INSTRUMENT SCIENCE REPORT - WF/PC-1 91-02:
Spacecraft Jitter: It's Effect on the HST PSF (and on the "Breathing"?)
Roberto Gilmozzi
March 04, 1991
Excerpts from the abstract:
The effect of the spacecraft jitter on the HST Point Spread Function is analyzed, with special reference to the terminator oscillations. It is found that the jitter may substantially affect the shape of the PSF, seriously impairing the chances of accurate photometry. However, the true PSF can be modelled by convolving the uperturbed PSF with the jitter PSF obtained from the FGS pointing information, provided the observations were conducted in fine lock. The best results are obtained for high telemetry rates (better sampling of the jitter). The true PSF so obtained can then be used to deconvolve WF/PC-1 images.

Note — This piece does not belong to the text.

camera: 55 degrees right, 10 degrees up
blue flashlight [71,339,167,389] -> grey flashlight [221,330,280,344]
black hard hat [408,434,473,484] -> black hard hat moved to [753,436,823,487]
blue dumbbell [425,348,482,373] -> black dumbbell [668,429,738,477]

This leads to the following recomendations regarding WF/PC-1 observations needing careful deconvolution and/or photometry:
1. Use of Fine Lock as tracking mode (at least in PC), since Coarse Track makes it very difficult to transfer the jitter information from the FGSs to the WFPC. 2. Use of high telemetry rate for proper jitter information - necessary only for "short" (<1000s) exposures. 3. Addition of jitter information to the PODPS products (as in the proposed OMS outputs).

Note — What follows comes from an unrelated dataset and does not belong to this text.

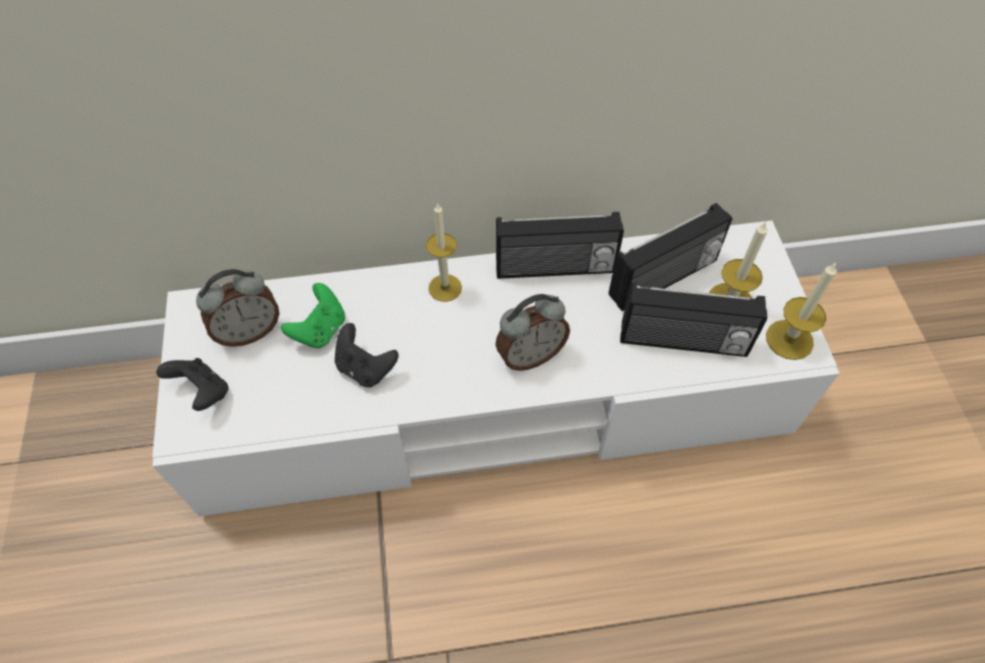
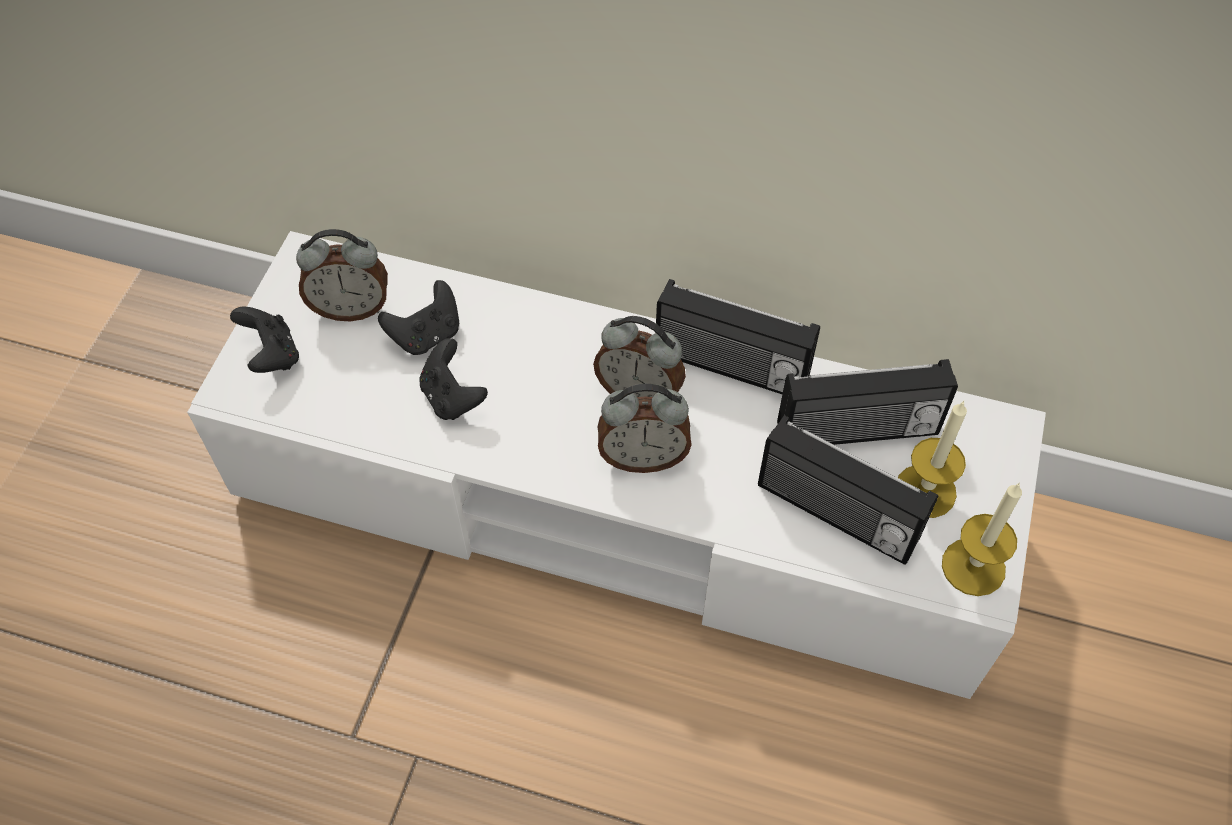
camera: 25 degrees right, 0 degrees up
green game controller [281,283,345,348] -> black game controller [378,280,459,355]
candle [426,203,462,302] -> none
none -> alarm clock [593,316,686,397]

If these recommendations are accepted, it will be necessary to advise the GOs very promptly (Coarse Track has been suggested as fefault tracking mode for WF/PC-1). Work is under way to improve Coarse Track but so far the results are not yet below the 25 mas (FWHM) threshold (equivalent to a 5% effect on the PSF).
With respect to the so called "breathing" phenomenon, it is found that it appears to correlate with the jitter, although an experiment aimed at reproducing it by convolving the unperturbed images with the jitter PSF is not completely successful. This may be due to the undersampling of the jitter information used (4 Kb rate), to a possible uncertainty about the actual start time of the various exposures, or to the phenomenon really being due to a secondary mirror movement. Arguments are presented against the proposed interpretation of the phenonmenon in terms of a thermal gradient in the secondary mirror supports. Rather, the "Occam's razor" argument is invoked to attribute the breathing to the jitter, either as a direct cause or because of its effect on the position of the secondary mirror (still very tilted at the epoch of the observations analyzed). However, a dependence of both jitter and breathing on a third variable, although of lesser likelihood, cannot be ruled out without further observations.